__Work item 1__
Retype the rows below, the Korean listing for a nail salon in Gwangju, line for line. Leave the picture out.

BEGIN Page text

The Church of St Mary at Temple, Corsley, Wiltshire, England is a chapel-of-ease dating from the very early 20th century. It was commissioned and paid for by Mary Barton, of Corsley House, in memory of her husband and son. Designed in the Arts and Crafts style, the church is now in the care of the Friends of Friendless Churches. It is a Grade II listed building.

==History and description==
The Bartons had owned land at Corsley since the 18th century, and built Corsley House in a Neoclassical style in 1814. In her will of 1899, Mary Barton left £10,000 to establish the Barton Trust, which was to build a church in memory of her husband and son. A little less than half the amount was spent on construction, with the remainder being invested to maintain the church and pay for the holding of services.

END Page text
BEGIN Study material

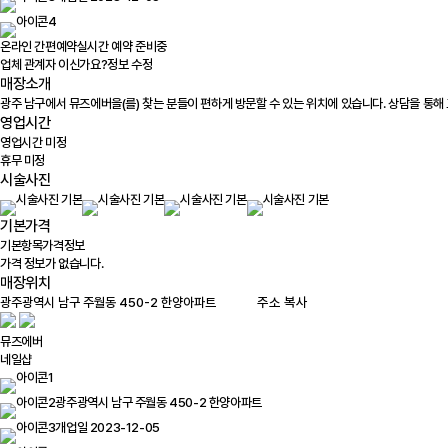
온라인 간편예약
실시간 예약 준비중
업체 관계자 이신가요?
정보 수정
매장소개
광주 남구에서 뮤즈에버을(를) 찾는 분들이 편하게 방문할 수 있는 위치에 있습니다. 상담을 통해
영업시간
영업시간 미정
휴무 미정
시술사진
기본가격
기본항목
가격정보
가격 정보가 없습니다.
매장위치
100m
주소 복사
뮤즈에버
네일샵
광주광역시 남구 주월동 450-2 한양아파트
개업일 2023-12-05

END Study material

__Work item 2__
Extend the text about the Church of St Mary at Temple, Corsley, picking up after its last sentence.

__Response box 1__
온라인 간편예약
실시간 예약 준비중
업체 관계자 이신가요?
정보 수정
매장소개
광주 남구에서 뮤즈에버을(를) 찾는 분들이 편하게 방문할 수 있는 위치에 있습니다. 상담을 통해
영업시간
영업시간 미정
휴무 미정
시술사진
기본가격
기본항목
가격정보
가격 정보가 없습니다.
매장위치
100m
주소 복사
뮤즈에버
네일샵
광주광역시 남구 주월동 450-2 한양아파트
개업일 2023-12-05

__Response box 2__
The Wiltshire Pevsner describes the church as "Arts and Crafts Gothic" in style. Julian Orbach, in his revision of Pevsner's volume, calls the church "charming". It is constructed of limestone with a tiled roof, and has a gabled north porch and a small bell-cote over the east end.

St Mary's was dependent on the parish church, St Margaret's at Corsley. In the 21st century, St Mary's was declared a redundant church and passed into the care of the Friends of Friendless Churches. Infrequent services are held by the team ministry for the area, Cley Hill Churches.